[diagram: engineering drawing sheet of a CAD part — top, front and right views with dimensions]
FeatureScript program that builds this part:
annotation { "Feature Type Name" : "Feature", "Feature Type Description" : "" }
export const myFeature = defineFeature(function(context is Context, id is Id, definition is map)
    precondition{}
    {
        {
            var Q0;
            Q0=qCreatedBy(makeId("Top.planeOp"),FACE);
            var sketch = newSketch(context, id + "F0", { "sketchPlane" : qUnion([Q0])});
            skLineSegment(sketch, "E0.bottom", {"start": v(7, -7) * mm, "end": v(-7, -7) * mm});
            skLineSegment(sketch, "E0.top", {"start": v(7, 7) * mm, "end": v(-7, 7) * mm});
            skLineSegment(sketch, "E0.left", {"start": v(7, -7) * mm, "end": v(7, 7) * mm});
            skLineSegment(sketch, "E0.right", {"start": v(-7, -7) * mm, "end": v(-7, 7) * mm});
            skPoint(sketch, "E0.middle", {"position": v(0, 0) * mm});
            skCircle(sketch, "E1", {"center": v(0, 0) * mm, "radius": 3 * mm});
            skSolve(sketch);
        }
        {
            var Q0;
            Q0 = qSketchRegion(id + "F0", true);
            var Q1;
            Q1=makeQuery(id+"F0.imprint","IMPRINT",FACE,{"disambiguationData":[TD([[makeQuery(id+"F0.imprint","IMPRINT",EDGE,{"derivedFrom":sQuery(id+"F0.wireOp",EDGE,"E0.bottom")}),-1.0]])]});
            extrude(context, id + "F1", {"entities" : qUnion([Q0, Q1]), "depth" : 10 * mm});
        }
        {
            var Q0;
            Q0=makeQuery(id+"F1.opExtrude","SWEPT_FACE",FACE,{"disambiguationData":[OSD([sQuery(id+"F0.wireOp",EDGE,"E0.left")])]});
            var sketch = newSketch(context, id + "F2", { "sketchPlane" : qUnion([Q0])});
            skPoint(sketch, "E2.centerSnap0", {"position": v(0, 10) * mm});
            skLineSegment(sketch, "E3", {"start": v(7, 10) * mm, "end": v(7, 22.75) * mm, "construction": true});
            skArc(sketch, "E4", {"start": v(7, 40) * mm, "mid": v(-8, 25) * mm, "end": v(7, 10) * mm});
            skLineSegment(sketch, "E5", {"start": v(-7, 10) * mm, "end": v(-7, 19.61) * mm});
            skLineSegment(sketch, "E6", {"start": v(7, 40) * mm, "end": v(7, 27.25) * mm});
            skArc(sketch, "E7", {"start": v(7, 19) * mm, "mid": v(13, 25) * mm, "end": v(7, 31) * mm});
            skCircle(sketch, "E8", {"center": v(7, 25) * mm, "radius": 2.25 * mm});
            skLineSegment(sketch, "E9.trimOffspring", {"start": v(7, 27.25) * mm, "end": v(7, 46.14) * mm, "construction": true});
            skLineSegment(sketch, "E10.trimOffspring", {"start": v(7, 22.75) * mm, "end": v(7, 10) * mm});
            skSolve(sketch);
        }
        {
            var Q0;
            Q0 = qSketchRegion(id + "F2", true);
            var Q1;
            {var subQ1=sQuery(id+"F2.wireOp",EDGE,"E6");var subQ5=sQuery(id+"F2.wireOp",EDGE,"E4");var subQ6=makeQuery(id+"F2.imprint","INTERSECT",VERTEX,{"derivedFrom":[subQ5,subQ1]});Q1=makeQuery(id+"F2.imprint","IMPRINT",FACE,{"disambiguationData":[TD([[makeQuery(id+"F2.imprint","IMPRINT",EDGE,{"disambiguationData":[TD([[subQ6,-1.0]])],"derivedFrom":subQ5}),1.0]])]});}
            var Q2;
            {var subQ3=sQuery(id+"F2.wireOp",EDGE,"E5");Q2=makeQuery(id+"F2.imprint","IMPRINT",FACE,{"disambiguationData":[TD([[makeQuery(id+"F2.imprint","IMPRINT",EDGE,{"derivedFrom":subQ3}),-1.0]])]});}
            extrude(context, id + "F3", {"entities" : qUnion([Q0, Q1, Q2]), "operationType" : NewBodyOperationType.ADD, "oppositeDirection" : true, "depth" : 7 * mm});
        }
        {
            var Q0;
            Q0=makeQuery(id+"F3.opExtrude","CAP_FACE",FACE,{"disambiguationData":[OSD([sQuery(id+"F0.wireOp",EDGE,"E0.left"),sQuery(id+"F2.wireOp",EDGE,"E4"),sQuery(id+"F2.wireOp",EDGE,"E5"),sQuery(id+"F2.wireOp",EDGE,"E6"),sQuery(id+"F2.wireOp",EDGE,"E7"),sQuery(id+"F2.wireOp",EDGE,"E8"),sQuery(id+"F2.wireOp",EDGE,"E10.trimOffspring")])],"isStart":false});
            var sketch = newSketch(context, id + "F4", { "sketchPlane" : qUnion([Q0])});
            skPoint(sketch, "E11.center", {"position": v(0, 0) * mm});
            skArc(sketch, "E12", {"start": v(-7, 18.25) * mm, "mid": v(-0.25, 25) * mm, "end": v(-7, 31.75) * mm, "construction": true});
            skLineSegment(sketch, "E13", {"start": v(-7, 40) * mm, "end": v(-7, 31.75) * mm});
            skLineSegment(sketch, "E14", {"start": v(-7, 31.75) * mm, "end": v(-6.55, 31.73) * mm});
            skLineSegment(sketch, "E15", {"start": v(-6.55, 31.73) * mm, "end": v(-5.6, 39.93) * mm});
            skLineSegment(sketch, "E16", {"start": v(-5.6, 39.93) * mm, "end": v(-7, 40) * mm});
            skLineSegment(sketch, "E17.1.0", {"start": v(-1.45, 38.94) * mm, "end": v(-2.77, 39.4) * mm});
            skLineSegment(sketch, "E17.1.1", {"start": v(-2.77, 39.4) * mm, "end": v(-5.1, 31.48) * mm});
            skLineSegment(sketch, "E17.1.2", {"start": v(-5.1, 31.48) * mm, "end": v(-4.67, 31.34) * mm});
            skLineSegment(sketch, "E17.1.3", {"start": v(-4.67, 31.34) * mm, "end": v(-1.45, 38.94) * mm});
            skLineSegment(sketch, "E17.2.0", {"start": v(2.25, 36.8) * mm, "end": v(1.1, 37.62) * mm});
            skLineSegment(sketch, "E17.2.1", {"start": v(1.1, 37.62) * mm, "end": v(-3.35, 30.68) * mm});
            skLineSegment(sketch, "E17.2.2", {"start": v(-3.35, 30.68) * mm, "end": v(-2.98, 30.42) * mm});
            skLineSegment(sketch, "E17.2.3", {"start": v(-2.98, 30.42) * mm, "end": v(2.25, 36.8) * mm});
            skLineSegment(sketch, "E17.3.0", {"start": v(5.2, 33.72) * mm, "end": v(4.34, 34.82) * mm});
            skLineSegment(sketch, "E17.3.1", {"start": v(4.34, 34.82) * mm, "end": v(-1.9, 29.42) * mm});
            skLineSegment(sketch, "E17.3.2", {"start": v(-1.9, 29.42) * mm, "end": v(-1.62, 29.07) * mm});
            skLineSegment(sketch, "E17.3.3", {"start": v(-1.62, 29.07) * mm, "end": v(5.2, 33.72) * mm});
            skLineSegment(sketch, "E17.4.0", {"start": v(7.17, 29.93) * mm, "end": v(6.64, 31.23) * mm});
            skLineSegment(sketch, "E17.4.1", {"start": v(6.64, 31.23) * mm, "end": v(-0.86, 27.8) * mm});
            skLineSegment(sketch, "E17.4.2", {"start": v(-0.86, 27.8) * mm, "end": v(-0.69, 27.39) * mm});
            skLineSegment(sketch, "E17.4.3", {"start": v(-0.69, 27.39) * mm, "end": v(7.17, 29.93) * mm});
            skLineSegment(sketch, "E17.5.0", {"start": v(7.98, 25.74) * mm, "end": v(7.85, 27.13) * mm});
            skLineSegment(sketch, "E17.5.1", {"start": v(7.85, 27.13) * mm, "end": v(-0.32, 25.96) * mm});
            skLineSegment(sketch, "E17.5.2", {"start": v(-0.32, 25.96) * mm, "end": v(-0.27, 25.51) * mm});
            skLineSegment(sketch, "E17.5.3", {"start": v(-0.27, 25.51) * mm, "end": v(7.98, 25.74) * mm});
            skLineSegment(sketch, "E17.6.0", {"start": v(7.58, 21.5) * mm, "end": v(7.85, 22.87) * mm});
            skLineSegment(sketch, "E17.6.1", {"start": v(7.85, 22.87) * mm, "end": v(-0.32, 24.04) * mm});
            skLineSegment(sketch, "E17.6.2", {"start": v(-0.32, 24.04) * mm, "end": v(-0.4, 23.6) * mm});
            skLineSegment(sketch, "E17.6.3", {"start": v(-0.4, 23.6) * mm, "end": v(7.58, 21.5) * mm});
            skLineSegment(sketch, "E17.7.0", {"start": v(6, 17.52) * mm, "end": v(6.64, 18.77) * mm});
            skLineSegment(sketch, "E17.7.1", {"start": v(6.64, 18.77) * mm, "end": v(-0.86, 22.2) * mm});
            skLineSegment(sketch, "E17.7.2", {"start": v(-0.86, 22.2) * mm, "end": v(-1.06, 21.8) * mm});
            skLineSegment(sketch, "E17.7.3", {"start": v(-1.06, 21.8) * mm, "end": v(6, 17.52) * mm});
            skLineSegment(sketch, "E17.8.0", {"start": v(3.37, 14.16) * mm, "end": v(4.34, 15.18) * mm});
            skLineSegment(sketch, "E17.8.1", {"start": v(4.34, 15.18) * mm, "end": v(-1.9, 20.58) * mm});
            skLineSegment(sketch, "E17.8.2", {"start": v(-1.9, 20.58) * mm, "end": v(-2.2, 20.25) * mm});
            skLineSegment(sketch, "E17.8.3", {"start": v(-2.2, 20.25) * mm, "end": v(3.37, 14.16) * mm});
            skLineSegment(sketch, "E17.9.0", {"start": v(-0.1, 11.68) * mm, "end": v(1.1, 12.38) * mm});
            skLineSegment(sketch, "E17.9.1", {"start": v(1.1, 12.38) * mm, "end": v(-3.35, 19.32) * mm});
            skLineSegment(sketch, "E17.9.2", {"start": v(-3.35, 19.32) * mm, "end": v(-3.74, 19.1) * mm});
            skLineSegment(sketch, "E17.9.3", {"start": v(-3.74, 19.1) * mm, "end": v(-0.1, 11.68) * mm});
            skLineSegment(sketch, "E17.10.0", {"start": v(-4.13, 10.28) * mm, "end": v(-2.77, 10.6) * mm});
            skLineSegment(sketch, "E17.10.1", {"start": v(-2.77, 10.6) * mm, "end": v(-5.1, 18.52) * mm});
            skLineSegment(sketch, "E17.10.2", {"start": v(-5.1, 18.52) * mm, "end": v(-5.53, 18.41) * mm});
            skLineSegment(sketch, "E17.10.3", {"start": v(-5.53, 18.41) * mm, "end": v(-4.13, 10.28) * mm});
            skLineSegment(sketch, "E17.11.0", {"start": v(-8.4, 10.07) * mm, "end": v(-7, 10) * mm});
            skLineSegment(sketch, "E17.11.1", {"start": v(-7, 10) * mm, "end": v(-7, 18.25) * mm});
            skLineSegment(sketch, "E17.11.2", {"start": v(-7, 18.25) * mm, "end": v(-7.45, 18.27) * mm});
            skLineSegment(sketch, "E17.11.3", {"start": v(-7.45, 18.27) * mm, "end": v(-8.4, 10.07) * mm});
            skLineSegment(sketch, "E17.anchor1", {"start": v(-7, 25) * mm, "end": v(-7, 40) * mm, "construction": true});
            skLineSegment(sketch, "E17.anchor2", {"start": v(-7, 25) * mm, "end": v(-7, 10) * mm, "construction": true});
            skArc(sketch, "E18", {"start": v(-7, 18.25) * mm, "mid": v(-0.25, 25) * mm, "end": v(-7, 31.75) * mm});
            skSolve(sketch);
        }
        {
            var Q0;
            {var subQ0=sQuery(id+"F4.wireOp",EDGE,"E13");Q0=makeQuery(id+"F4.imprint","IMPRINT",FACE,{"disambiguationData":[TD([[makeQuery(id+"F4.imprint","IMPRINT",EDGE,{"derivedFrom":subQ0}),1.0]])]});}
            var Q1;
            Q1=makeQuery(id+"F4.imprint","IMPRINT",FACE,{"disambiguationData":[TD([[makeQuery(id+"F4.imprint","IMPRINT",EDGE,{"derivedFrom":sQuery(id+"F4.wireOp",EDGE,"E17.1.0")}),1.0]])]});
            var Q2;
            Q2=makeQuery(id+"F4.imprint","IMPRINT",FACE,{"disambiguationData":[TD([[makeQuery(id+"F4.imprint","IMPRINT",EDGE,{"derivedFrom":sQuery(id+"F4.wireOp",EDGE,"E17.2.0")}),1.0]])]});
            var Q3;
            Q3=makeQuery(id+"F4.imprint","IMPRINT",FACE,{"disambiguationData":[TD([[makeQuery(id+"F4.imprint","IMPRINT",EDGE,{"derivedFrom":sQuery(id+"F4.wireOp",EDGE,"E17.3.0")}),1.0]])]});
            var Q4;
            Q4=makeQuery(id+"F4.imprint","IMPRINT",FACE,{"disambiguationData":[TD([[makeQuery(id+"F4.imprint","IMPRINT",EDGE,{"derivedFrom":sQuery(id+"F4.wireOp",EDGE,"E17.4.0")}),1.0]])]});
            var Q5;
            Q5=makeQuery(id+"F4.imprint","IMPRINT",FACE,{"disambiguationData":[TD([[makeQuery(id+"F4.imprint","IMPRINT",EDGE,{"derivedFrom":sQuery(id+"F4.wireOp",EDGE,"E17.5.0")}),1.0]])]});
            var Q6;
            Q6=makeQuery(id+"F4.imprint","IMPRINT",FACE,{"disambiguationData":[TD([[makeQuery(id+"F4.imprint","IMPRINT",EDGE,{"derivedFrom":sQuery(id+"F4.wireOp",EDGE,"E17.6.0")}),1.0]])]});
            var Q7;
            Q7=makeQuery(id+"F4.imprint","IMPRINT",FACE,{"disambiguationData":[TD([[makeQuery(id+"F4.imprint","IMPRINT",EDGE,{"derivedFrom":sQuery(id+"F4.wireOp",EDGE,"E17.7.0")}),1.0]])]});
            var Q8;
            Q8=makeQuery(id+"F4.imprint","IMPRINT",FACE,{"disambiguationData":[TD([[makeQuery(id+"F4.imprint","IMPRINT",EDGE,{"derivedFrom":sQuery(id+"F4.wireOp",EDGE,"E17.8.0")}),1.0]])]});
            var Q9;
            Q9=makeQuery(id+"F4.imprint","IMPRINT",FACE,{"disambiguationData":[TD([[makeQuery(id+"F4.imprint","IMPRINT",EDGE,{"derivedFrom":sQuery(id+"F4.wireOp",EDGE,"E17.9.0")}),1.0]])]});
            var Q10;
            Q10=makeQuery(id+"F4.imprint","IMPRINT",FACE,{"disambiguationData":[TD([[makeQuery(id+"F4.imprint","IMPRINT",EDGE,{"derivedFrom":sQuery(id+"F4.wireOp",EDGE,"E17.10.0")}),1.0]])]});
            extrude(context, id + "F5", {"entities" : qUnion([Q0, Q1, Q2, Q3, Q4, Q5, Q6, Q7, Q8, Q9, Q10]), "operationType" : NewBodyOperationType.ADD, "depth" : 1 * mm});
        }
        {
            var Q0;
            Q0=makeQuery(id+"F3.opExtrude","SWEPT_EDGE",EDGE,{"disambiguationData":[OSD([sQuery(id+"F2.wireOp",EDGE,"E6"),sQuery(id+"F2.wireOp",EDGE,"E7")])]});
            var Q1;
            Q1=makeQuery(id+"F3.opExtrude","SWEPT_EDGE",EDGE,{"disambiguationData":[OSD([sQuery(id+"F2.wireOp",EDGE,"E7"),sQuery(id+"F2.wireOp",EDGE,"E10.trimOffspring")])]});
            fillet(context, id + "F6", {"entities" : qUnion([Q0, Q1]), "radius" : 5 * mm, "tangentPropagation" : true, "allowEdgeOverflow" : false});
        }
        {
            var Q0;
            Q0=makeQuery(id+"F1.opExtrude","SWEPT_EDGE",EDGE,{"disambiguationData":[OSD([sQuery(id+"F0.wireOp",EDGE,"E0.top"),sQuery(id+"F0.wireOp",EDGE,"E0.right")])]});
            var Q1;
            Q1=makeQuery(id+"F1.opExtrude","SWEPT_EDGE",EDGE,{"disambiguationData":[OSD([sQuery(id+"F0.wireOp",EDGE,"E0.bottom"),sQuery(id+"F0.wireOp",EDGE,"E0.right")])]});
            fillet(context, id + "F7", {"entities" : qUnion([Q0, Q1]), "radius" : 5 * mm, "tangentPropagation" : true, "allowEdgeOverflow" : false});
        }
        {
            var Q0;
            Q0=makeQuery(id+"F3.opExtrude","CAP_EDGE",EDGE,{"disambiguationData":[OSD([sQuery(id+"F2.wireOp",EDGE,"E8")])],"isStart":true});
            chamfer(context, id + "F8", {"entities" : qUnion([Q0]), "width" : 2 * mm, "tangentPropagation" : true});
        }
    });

Task prompt -
Which lines in the items above contain the string "trimOffspring"? Pick out each one and copy it.

Task result -
            skLineSegment(sketch, "E9.trimOffspring", {"start": v(7, 27.25) * mm, "end": v(7, 46.14) * mm, "construction": true});
            skLineSegment(sketch, "E10.trimOffspring", {"start": v(7, 22.75) * mm, "end": v(7, 10) * mm});
            Q0=makeQuery(id+"F3.opExtrude","CAP_FACE",FACE,{"disambiguationData":[OSD([sQuery(id+"F0.wireOp",EDGE,"E0.left"),sQuery(id+"F2.wireOp",EDGE,"E4"),sQuery(id+"F2.wireOp",EDGE,"E5"),sQuery(id+"F2.wireOp",EDGE,"E6"),sQuery(id+"F2.wireOp",EDGE,"E7"),sQuery(id+"F2.wireOp",EDGE,"E8"),sQuery(id+"F2.wireOp",EDGE,"E10.trimOffspring")])],"isStart":false});
            Q1=makeQuery(id+"F3.opExtrude","SWEPT_EDGE",EDGE,{"disambiguationData":[OSD([sQuery(id+"F2.wireOp",EDGE,"E7"),sQuery(id+"F2.wireOp",EDGE,"E10.trimOffspring")])]});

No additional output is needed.